Elle marqua une pause, suffisamment longue pour que Thomas commence à réfléchir à une nouvelle punchline pour mettre fin à ce monologue malaisant, en vain.

- Mais ça ne l'a pas empêché de continuer à peindre.

- OK.

- Il peignait tous les soirs. Et peu importe que la toile vale trois centimes ou des millions, ça ne changeait rien au fait qu'il devait être à son poste le lendemain matin.

- OK.

- Ne pervertis pas ton talent Thomas, mais ne le délaisse pas non plus. Ne te cache pas derrière ton gagne-pain pour ne rien faire d'autre.

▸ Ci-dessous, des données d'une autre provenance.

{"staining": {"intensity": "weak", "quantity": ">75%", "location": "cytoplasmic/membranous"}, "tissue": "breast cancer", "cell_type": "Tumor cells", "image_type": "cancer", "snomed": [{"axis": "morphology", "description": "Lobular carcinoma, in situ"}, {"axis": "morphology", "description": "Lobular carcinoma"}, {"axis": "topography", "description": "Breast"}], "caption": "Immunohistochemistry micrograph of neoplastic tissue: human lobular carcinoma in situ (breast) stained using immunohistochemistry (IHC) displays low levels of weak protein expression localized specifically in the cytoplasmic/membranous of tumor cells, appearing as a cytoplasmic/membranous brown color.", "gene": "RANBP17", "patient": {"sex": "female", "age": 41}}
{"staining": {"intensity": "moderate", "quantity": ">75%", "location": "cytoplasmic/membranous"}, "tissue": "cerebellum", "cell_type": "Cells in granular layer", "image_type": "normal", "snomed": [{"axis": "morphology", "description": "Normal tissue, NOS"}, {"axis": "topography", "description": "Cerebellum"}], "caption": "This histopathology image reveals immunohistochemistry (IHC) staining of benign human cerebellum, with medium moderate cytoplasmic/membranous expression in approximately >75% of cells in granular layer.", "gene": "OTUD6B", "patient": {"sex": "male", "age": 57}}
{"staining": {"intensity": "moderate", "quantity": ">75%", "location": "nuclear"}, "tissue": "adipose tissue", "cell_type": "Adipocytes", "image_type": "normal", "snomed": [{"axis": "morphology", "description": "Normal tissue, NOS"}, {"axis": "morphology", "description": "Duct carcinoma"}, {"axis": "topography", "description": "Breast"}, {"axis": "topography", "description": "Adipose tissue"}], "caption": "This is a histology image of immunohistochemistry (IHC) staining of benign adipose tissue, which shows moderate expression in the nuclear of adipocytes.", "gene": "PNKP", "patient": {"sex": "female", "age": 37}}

La vendeuse recula à nouveau et disparut sans attendre que son interlocuteur masque une troisième fois sa gêne par une interjection bravache.

Thomas Kravik fut humilié. La Vieille avait raison, ce qu'elle lui avait dit il le savait, la leçon de vie il la méritait.

Au fil des années il était arrivé à se convaincre qu'il n'avait pas à se faire violence. Qu'on lui donne de l'insouciance et du temps libre et alors son talent éclaterait naturellement à la face du monde. Mais tant qu'il serait obligé par la contrainte travail il n'avait pas à s'épuiser en plus en dehors, et tant pis pour le monde qui ne profiterait pas de son don.

Il savait qu'il se mentait mais sa conscience avait lâché l'affaire. Par intermittence elle revenait, il se lançait alors dans un nouveau projet éphémère qu'il abandonnait rapidement au milieu des carcasses de scooters désossés, pour revenir à sa résignation chronique.

Cette fois l'injonction venait de l'extérieur. Ce ne pouvait plus être une lubie de sa part. Peut-être est-ce ce qui décida Thomas Kravik à réessayer.